If we have a positive list of hostname, we’ll create a node for that malware.
network.add_node(path,label=path[:32],color=’black’,penwidth=5,bipartite=0)
Now we’ll start to create nodes and edges for each hostname we find that is connected to that malware.
network.add_node(hostname,label=hostname,color=’blue’,penwidth=10,bipartite=1)
network.add_edge(hostname,path,penwidth=2)
And then print the hostname to the screen.
And the results are, to me anyway, interesting. We can see the following hostnames:
extracted hostnames from smb-b4tq2hti.bin
[‘mnses7xf743znk7.onion’,
‘r5x6sdidz4q7f6q.onion’,
‘sw7xmbs2ivmt5og.onion’,
Note — I have removed some characters from the hostname, safety first :)
Now let’s save everything to a “.dot” file so that we can convert the network into a visual graph.
#write the dot file to disk
write_dot(network,args.output_file)
malware = set(n for n, d in network.nodes(data=True) if d[‘bipartite’]==0)
hostname = set(network)-malware#use networkX’s bipartite network projection function to produce the malware and hostname projections
malware_network = bipartite.projected_graph(network, malware)
hostname_network = bipartite.projected_graph(network, hostname)#write the projected networks to disk as specified by the user
write_dot(malware_network, args.malware_projection)
write_dot(hostname_network,args.hostname_projection)
So we will have 3 files, the first being the whole network, the second to show the connection between the Malware, and the third to show the connections between the hostnames.

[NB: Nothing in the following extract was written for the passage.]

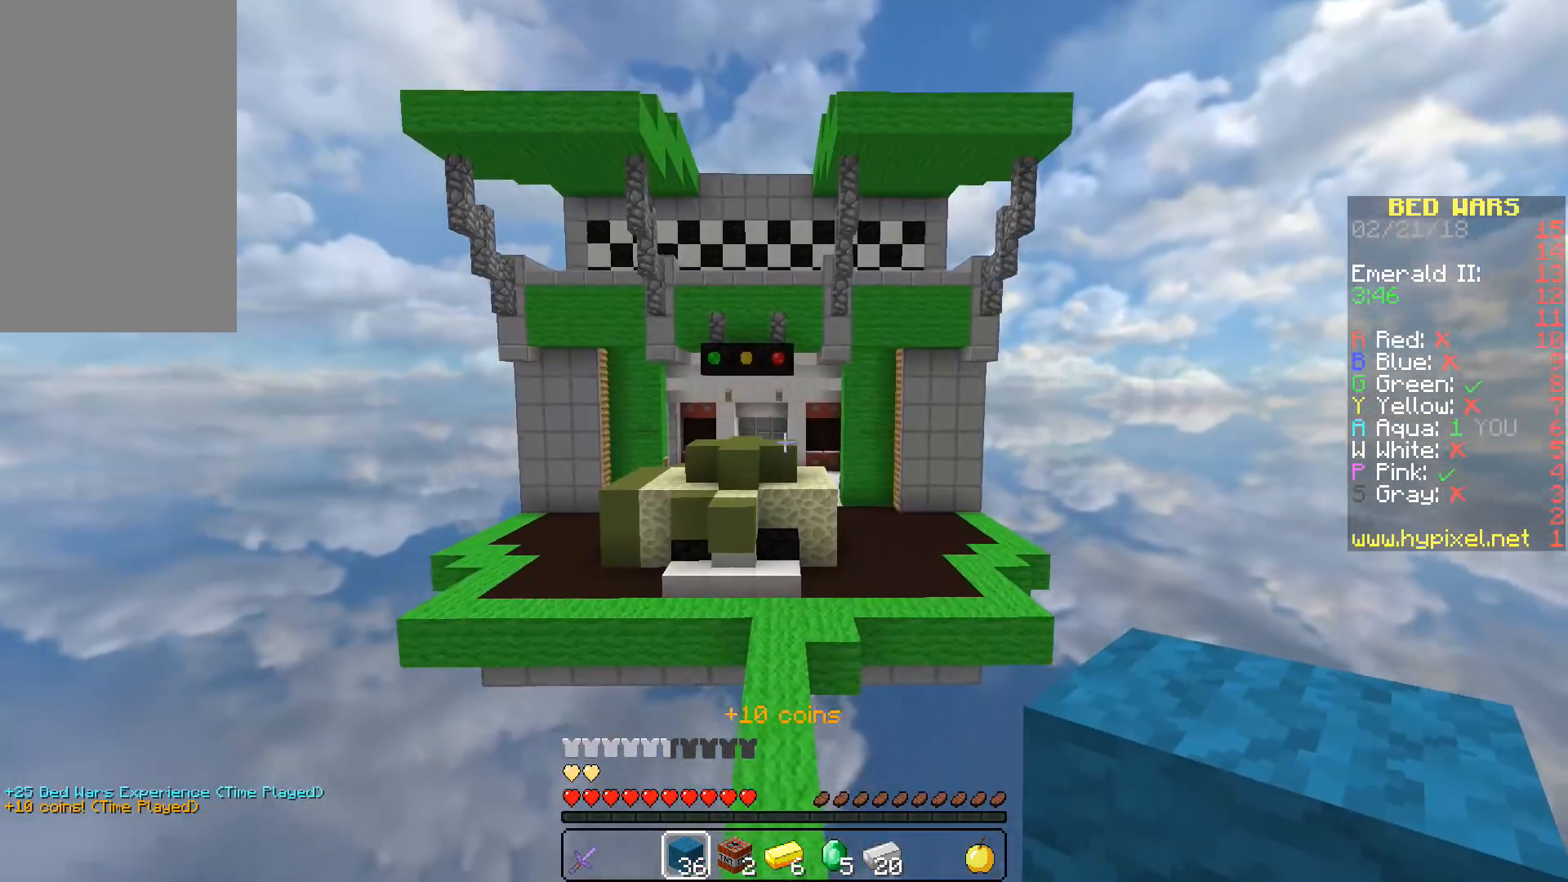
{"keys": ["d", "w"], "mouse": [], "events": [[217, "d", "down"], [217, "mouse_right", "down"], [217, "space", "up"], [267, "mouse_right", "up"]]}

python ransomewareMalwareNetwork.py /home/osboxes/myAnalysis/malware-samples/Ransomware/extracted ./orginal.dot ./malwareProjection.dot ./hostname_projection.dot
We then use fdp (one of many choices but it is suited for a small network) to convert the “.dot” files into images:
fdp orginal.dot -T png -o orignal_ransomeware_image.png
And now let’s view the results:
Original network, showing the connection between the Malware and hostnames:
The blue circle represents hostnames and the black circle represents the Malware. Now, granted it’s quite hard to actually see the connection via Medium but this was something I was hoping to see.
The cluster on the left is from the “Wannacry” folder and we would expect to see those files and hostnames linked.
Next, let’s view just the Malware connections:
And the hostname projection:
Now, visually the hostname doesn’t tell us much, so that’s going to take me some time to adjust the network for the hostname to get it to be more visually pleasing and useful.
I won’t do a review of my findings as this is just to apply what I learn to some real-world Malware. And I’m quite happy with the findings and itching to see how else we can use the data we learn from Malware via Malware analysis and add it to these methods.
Now, I did try to build a graph based on image relationship for the ransomware malware, which is done by extracting the images from the malware but the results were far less “exciting” but that could be because the malware doesn’t use images or it is obfuscated.
Either way, we can use the same methods on different samples to see what they yeild.
Everything I learned and applied in the above is from the book “Malware Data Science”. I highly recommend it.